===== Extracted entries

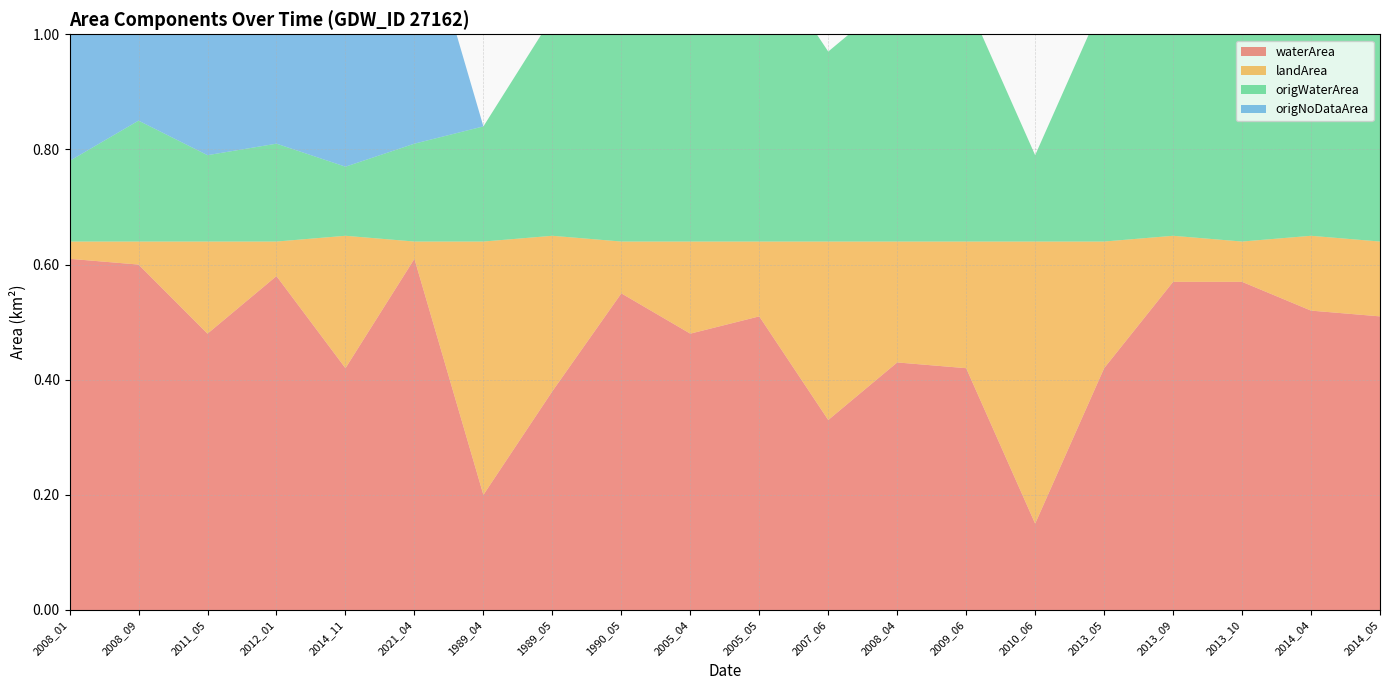

Reading right to left, list all the values displayed in this chart.

waterArea: 2014_05=0.5	2014_04=0.5	2013_10=0.6	2013_09=0.6	2013_05=0.4	2010_06=0.1	2009_06=0.4	2008_04=0.4	2007_06=0.3	2005_05=0.5	2005_04=0.5	1990_05=0.6	1989_05=0.4	1989_04=0.2	2021_04=0.6	2014_11=0.4	2012_01=0.6	2011_05=0.5	2008_09=0.6	2008_01=0.6
landArea: 2014_05=0.1	2014_04=0.1	2013_10=0.1	2013_09=0.1	2013_05=0.2	2010_06=0.5	2009_06=0.2	2008_04=0.2	2007_06=0.3	2005_05=0.1	2005_04=0.2	1990_05=0.1	1989_05=0.3	1989_04=0.4	2021_04=0.0	2014_11=0.2	2012_01=0.1	2011_05=0.2	2008_09=0.0	2008_01=0.0
origWaterArea: 2014_05=0.5	2014_04=0.5	2013_10=0.6	2013_09=0.6	2013_05=0.4	2010_06=0.1	2009_06=0.4	2008_04=0.4	2007_06=0.3	2005_05=0.5	2005_04=0.5	1990_05=0.6	1989_05=0.4	1989_04=0.2	2021_04=0.2	2014_11=0.1	2012_01=0.2	2011_05=0.1	2008_09=0.2	2008_01=0.1
origNoDataArea: 2014_05=0.0	2014_04=0.0	2013_10=0.0	2013_09=0.0	2013_05=0.0	2010_06=0.0	2009_06=0.0	2008_04=0.0	2007_06=0.0	2005_05=0.0	2005_04=0.0	1990_05=0.0	1989_05=0.0	1989_04=0.0	2021_04=0.4	2014_11=0.3	2012_01=0.5	2011_05=0.4	2008_09=0.4	2008_01=0.5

==========

Task directions —
Print every line of the listing above verbatim, omitting the pictures from your output.

Response to the exercise —
Reading right to left, list all the values displayed in this chart.

waterArea: 2014_05=0.5	2014_04=0.5	2013_10=0.6	2013_09=0.6	2013_05=0.4	2010_06=0.1	2009_06=0.4	2008_04=0.4	2007_06=0.3	2005_05=0.5	2005_04=0.5	1990_05=0.6	1989_05=0.4	1989_04=0.2	2021_04=0.6	2014_11=0.4	2012_01=0.6	2011_05=0.5	2008_09=0.6	2008_01=0.6
landArea: 2014_05=0.1	2014_04=0.1	2013_10=0.1	2013_09=0.1	2013_05=0.2	2010_06=0.5	2009_06=0.2	2008_04=0.2	2007_06=0.3	2005_05=0.1	2005_04=0.2	1990_05=0.1	1989_05=0.3	1989_04=0.4	2021_04=0.0	2014_11=0.2	2012_01=0.1	2011_05=0.2	2008_09=0.0	2008_01=0.0
origWaterArea: 2014_05=0.5	2014_04=0.5	2013_10=0.6	2013_09=0.6	2013_05=0.4	2010_06=0.1	2009_06=0.4	2008_04=0.4	2007_06=0.3	2005_05=0.5	2005_04=0.5	1990_05=0.6	1989_05=0.4	1989_04=0.2	2021_04=0.2	2014_11=0.1	2012_01=0.2	2011_05=0.1	2008_09=0.2	2008_01=0.1
origNoDataArea: 2014_05=0.0	2014_04=0.0	2013_10=0.0	2013_09=0.0	2013_05=0.0	2010_06=0.0	2009_06=0.0	2008_04=0.0	2007_06=0.0	2005_05=0.0	2005_04=0.0	1990_05=0.0	1989_05=0.0	1989_04=0.0	2021_04=0.4	2014_11=0.3	2012_01=0.5	2011_05=0.4	2008_09=0.4	2008_01=0.5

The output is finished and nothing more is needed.